Как вернулись матушка с Титу и Марицей домой, так бабушка и молвила им грозно:
- Что живого оплакиваете словно покойника?
- Забрали сыночка моего... - голосила в ответ матушка, - не увижу его больше...
- И я своего не увижу, - отрезала бабушка.- Так оттого, что мёртв он. А ты Вазуля заживо хоронить не смей. Кто знает, как теперь жизнь его сложится.
- Ой, да как же он без на-а-ас...
- Это нам без него тяжко будет. А ты не про то думай. Думай, что там далеко всё хорошо у него. Думай, что солдатом он станет, а там, может и до офицера дослужится, видным человеком станет, что не посмеет никто его ни сечь, ни бить, ни куском хлеба попрекать. Тогда лучшая его жизнь ждёт, что радоваться надо, а не слёзы лить.
Послушала мать бабушку, уж и плакать перестала. Сказал ей тогда Титу:
- Не печалься матушка. Хоть и помер батюшка, да увели Вазуля, а всё равно есть в доме мужик, значит, не пропадём.
Смотрит матушка на мужика этого, что ростом ей по плечо, да опять слёзы на глазах наворачиваются. А Титу не отстаёт, дальше говорит:
- Не бойся, к следующему лету подрасту я, да в поле выйду и за троих работать стану, как батюшка тому учил. Прокормлю я и тебя, и бабушку, и сестрицу Марицу. Заботиться о вас отныне моя обязанность, так что будьте покойны, исполню я долг свой мужицкий.
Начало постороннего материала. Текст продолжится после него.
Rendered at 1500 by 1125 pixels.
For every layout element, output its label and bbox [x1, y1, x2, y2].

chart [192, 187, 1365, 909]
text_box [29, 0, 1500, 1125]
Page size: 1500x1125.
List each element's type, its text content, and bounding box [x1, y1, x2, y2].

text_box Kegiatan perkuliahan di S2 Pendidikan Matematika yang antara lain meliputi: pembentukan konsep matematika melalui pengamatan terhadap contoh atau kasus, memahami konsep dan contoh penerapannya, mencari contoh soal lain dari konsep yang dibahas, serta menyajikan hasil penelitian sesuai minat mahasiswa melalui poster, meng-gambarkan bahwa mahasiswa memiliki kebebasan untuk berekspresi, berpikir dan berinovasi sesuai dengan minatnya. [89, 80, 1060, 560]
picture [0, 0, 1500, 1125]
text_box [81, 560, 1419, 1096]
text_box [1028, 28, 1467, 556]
Растрогалась тут матушка, ободрила Титу бабушка, да слова похвальные сказала. А всё же первая забота Титу не о прокорме была, а о сестрице своей Марице, ведь снова пришёл в дом их кузнец Фарко:
- Слышал про горе ваше. Вот, подсобить вам пришёл.
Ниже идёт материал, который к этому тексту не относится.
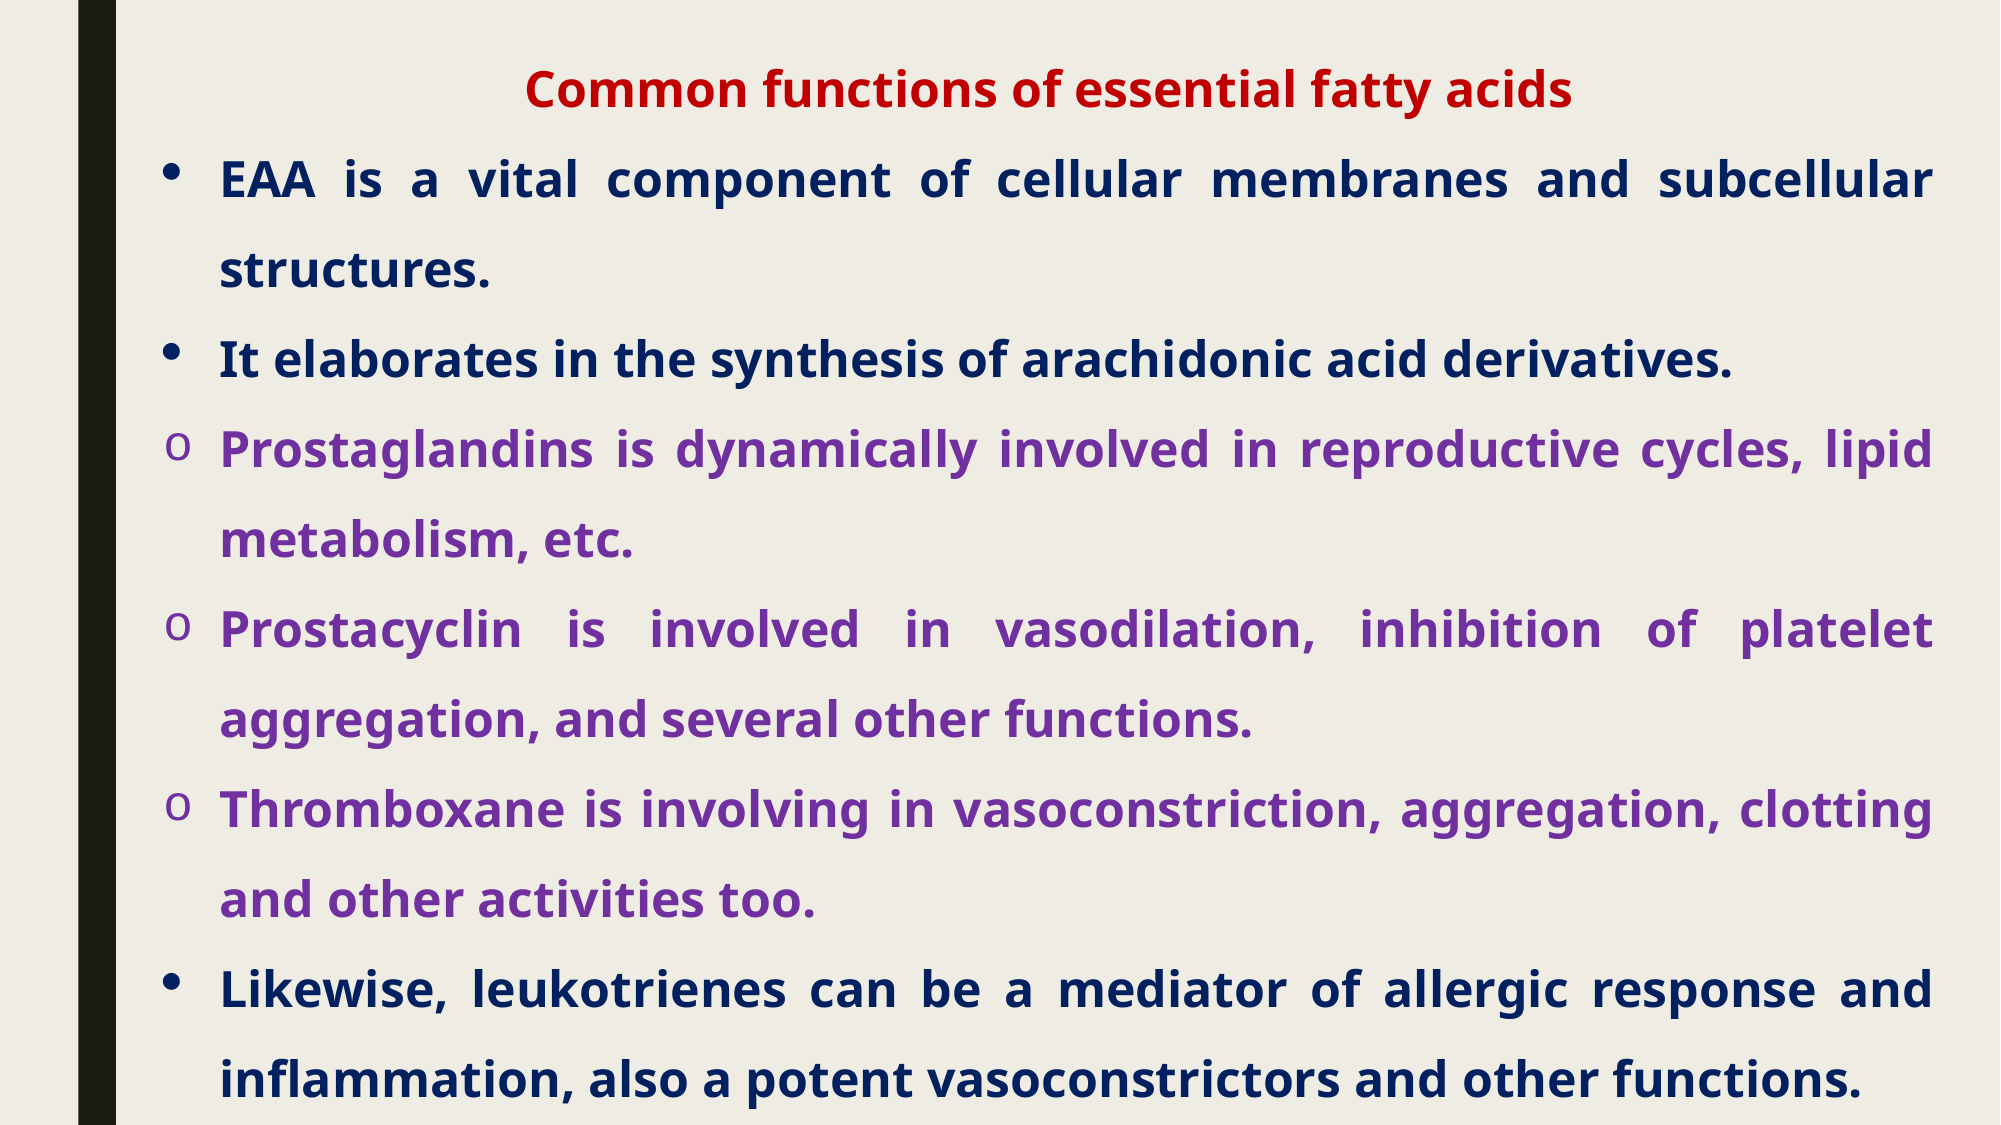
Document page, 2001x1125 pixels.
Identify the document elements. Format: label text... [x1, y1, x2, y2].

- И чем же это? - удивилась матушка.
- Рот лишний от вас забрать. Зима впереди. Может, и запаслись вы знатно, да вот на следующий год поубавилось в семье вашей землепашцев. Как дальше-то жить будете?
Встал тут Титу, к дядьке взрослому подошёл, да сказал твёрдо так:
- А ты в следующий год и приходи, чего загадывать?
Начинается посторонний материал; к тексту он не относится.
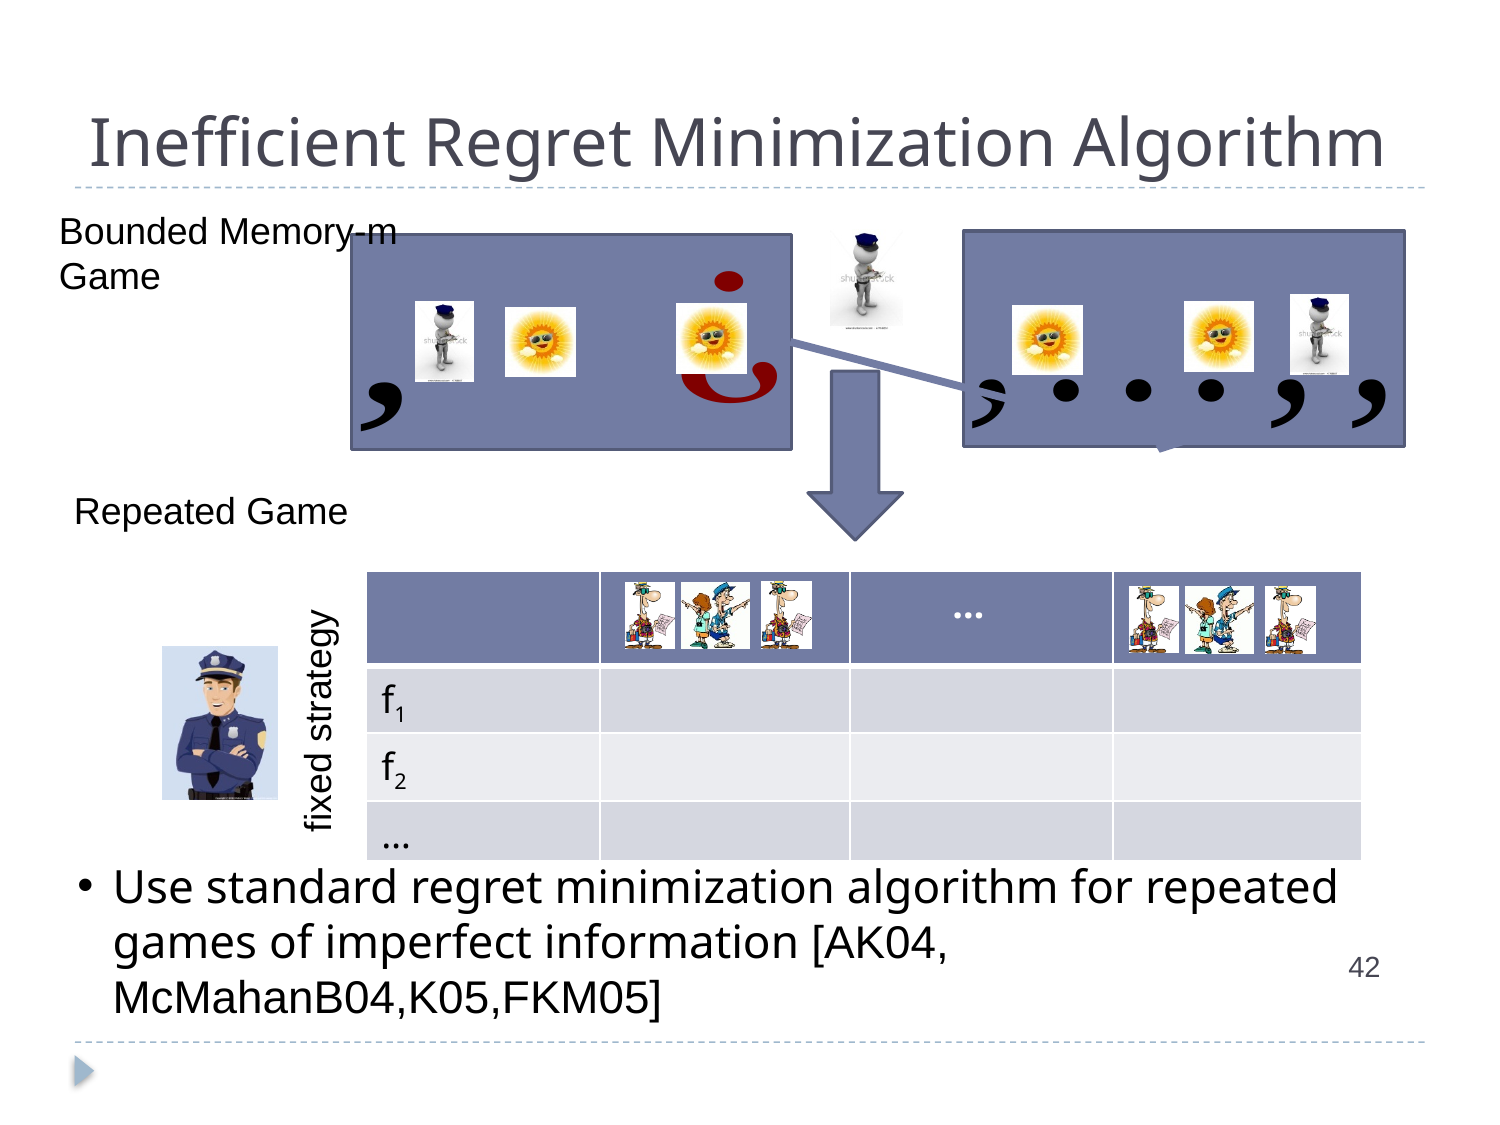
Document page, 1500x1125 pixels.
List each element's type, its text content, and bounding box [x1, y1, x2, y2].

table_cell … [367, 802, 599, 860]
table_cell [851, 802, 1112, 860]
text_box fixed strategy [286, 594, 346, 847]
table_cell [1114, 734, 1361, 800]
text_box Use standard regret minimization algorithm for repeated games of imperfect information [AK04, McMahanB04,K05,FKM05] [62, 849, 1438, 1125]
table_cell [601, 802, 849, 860]
table_cell f2 [367, 734, 599, 800]
table_cell [851, 734, 1112, 800]
picture [1265, 585, 1316, 654]
table_cell [851, 669, 1112, 732]
picture [1185, 586, 1255, 654]
table_header [1114, 572, 1361, 663]
table_cell f1 [367, 669, 599, 732]
picture [681, 582, 751, 650]
title Inefficient Regret Minimization Algorithm [75, 24, 1425, 188]
table_cell [1114, 802, 1361, 860]
text_box [806, 369, 905, 542]
picture [761, 581, 812, 650]
picture [162, 646, 278, 800]
table_header [367, 572, 599, 663]
table_cell [1114, 669, 1361, 732]
table_cell [601, 734, 849, 800]
picture [1183, 301, 1255, 372]
picture [1290, 294, 1349, 376]
text_box Repeated Game [59, 479, 364, 540]
picture [625, 582, 675, 649]
table_header [601, 572, 849, 663]
picture [829, 228, 903, 331]
picture [1012, 305, 1083, 376]
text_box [790, 338, 837, 343]
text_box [897, 338, 966, 343]
picture [1129, 586, 1179, 654]
table_header … [851, 572, 1112, 663]
text_box Bounded Memory-m Game [44, 199, 413, 305]
table_cell [601, 669, 849, 732]
picture [415, 301, 474, 383]
picture [505, 306, 576, 377]
picture [676, 303, 747, 374]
Тут невольно улыбнулся кузнец, когда слова мальца заслышал:
- Ты что же, не хочешь с сестрой своей расставаться?
- Батюшка её за тебя отдавать не велел, брат Вазуль тоже, потому что злой ты человек, к бунту его подстрекал. Вот и я как единственный мужик в доме верен их слову буду - не отдам сестрицу.
Тут уж Марица не стерпела, вскочила да прикрикнула:
- Мужик он в доме! Вот сейчас как отвешу тебе подзатыльник!
Но тут одернула её мать:
- Сиди уже.
И Марица покорно на лавку-то и села. А Фарко на неё с улыбкой глянул, да снова к Титу обратился:
- Что ж, - говорит, - мужик так мужик. Вон брат твой старший верен слову и делу был, не желал против бар взаправду бунтовать, за отца вашего мстить. А теперь самого его в рекруты забрали. Вот погоди, пройдёт время, учудит барин ещё что, да призовёт солдат деревню вашу снова карать. Может тогда и брат твой, солдат, в края родные вернётся, да будет из ружья землепашцев безоружных расстреливать, как его самого когда-то. А может и в тебя целить будет и выстрелит даже, потому как не узнает брата родного за давностью лет.
- Ты к чему страсти-то такие говоришь? - разволновалась мать.
- А к тому, - говорит ей Фарко, - что мужик в доме вашем может быть мать с сестрой и бабкой прокормит. А вот как защищать будет, коли опять баре веселиться приедут?